──────── EXERCISE INPUT ────────

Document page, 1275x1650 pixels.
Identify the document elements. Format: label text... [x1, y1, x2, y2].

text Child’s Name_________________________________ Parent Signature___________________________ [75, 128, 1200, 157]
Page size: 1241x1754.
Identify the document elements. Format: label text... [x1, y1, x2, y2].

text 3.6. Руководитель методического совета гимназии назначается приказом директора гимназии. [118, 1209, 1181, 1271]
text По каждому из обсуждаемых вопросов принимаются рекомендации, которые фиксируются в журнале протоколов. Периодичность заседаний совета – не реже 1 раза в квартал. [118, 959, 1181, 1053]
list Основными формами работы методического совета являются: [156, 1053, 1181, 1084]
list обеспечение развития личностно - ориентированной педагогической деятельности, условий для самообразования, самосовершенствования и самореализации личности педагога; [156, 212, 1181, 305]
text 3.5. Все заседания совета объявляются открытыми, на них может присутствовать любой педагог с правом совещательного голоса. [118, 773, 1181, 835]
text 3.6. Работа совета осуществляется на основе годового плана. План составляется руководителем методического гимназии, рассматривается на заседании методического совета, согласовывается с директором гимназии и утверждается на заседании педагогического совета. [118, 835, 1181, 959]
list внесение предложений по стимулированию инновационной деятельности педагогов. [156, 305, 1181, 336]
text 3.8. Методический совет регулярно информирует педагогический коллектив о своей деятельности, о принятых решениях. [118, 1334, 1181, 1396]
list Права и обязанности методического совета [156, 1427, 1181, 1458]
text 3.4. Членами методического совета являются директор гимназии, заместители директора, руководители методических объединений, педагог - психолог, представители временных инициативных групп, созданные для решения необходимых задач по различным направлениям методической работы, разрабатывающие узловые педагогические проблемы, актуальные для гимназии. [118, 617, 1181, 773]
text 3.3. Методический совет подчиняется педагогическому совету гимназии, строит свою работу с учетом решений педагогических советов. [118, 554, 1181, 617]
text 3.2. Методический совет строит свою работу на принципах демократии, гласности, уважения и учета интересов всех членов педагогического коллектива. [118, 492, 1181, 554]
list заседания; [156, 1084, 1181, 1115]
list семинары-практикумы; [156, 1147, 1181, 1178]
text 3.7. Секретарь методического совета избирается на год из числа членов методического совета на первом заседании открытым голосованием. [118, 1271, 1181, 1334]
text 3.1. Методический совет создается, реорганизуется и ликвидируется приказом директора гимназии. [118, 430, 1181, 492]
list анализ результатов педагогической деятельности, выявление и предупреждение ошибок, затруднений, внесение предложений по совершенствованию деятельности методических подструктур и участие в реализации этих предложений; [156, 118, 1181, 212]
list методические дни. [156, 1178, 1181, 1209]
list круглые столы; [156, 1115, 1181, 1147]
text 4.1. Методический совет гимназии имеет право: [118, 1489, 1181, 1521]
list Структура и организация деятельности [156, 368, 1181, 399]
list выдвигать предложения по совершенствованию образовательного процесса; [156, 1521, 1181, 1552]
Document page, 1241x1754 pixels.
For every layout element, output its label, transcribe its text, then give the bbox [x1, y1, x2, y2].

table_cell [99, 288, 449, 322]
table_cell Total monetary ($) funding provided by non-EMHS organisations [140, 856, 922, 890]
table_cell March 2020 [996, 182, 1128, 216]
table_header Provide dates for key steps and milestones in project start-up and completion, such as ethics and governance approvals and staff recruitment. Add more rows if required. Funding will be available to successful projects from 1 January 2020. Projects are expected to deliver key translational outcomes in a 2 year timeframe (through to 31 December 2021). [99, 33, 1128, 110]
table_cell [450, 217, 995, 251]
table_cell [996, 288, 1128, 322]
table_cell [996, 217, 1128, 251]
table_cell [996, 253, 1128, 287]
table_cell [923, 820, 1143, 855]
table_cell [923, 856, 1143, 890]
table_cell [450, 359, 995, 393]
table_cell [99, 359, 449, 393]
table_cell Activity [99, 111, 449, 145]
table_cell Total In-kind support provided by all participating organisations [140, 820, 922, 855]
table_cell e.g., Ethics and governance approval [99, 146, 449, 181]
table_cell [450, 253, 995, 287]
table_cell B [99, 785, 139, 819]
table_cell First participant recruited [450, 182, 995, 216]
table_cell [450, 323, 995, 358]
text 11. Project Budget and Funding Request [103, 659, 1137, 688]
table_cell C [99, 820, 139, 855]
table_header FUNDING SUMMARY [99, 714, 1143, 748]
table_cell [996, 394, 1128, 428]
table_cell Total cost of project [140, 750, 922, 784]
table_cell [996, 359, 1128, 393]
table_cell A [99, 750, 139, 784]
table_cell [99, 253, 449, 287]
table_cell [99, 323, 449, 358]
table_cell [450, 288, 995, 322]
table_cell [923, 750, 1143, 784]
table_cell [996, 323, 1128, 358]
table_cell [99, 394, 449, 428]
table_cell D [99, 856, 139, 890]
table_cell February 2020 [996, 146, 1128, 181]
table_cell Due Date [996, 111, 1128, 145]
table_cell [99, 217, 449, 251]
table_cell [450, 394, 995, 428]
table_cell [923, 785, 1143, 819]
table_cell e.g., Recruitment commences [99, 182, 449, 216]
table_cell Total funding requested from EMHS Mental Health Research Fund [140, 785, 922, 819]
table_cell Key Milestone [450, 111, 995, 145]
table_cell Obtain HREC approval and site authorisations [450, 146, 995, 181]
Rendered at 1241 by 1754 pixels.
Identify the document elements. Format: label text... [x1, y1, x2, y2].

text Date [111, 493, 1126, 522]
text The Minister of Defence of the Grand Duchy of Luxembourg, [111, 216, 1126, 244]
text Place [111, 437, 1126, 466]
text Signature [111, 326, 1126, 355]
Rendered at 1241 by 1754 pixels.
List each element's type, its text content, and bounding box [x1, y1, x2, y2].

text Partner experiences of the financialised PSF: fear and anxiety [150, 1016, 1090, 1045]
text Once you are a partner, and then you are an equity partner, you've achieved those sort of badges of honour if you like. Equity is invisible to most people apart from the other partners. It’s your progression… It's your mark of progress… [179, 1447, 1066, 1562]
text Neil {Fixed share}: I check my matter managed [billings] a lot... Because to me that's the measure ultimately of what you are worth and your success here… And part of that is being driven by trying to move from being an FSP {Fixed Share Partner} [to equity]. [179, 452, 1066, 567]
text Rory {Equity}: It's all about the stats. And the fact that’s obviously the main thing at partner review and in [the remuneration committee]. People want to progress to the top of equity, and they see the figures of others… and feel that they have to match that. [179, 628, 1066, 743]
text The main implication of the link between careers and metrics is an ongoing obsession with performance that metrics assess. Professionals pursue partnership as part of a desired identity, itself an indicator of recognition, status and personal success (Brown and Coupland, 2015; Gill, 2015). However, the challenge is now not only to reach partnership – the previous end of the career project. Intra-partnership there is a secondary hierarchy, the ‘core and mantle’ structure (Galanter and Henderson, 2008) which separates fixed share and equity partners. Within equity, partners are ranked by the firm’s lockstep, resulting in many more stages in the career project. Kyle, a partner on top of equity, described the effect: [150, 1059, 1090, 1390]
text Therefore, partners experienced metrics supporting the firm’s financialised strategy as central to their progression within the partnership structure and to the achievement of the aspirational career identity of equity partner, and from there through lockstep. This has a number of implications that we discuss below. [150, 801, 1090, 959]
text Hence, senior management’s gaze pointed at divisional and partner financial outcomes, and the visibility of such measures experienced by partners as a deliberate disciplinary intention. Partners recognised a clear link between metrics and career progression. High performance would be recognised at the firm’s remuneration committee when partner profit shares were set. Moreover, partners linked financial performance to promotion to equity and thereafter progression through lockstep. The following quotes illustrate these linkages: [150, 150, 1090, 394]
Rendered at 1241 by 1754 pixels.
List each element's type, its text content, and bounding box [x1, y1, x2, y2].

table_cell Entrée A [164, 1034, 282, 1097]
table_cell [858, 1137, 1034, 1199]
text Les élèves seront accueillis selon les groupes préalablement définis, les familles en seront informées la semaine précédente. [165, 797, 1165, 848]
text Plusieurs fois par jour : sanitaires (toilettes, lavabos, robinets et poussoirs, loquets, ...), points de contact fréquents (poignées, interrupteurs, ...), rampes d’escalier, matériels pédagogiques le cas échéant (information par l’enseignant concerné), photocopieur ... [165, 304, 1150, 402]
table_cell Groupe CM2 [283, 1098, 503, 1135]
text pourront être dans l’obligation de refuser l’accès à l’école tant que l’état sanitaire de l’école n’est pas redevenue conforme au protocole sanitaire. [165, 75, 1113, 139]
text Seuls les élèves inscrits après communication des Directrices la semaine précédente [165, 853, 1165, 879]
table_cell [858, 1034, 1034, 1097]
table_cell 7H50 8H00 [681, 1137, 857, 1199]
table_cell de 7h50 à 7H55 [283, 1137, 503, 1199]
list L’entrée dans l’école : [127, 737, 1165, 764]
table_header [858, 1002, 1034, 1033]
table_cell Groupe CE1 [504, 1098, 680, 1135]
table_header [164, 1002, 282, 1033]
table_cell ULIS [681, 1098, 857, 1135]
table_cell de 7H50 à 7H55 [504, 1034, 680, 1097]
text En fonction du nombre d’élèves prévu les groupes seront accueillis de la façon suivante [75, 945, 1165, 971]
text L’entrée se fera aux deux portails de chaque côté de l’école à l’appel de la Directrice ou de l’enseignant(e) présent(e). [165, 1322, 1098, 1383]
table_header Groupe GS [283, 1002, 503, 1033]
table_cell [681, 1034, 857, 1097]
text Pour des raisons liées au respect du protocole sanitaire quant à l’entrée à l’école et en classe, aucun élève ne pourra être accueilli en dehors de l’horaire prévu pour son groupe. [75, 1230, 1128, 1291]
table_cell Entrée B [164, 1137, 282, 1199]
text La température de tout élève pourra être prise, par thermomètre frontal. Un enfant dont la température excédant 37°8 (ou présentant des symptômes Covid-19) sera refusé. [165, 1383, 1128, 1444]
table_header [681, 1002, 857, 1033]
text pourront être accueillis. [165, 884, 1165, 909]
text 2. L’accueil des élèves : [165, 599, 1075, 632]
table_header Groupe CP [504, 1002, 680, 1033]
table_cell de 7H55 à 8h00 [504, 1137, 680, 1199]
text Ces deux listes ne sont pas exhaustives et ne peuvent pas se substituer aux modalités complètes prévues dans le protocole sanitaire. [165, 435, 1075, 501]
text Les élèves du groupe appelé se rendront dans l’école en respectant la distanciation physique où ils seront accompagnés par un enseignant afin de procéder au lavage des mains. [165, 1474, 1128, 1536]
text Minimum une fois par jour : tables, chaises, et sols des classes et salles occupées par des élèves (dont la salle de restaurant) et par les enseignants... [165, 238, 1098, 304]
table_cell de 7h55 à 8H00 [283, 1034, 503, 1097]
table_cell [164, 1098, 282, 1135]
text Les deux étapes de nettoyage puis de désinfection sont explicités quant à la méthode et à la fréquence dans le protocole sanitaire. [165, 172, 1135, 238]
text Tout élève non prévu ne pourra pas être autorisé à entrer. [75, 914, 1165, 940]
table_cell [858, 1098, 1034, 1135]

────────

● ABOUT THIS EXERCISE
Repeat exactly the lines above, starting with the first line of the records and finishing with the line holding "Page size: 1241x1754.". Add no other line.

● TASK RESULT
Document page, 1275x1650 pixels.
Identify the document elements. Format: label text... [x1, y1, x2, y2].

text Child’s Name_________________________________ Parent Signature___________________________ [75, 128, 1200, 157]
Page size: 1241x1754.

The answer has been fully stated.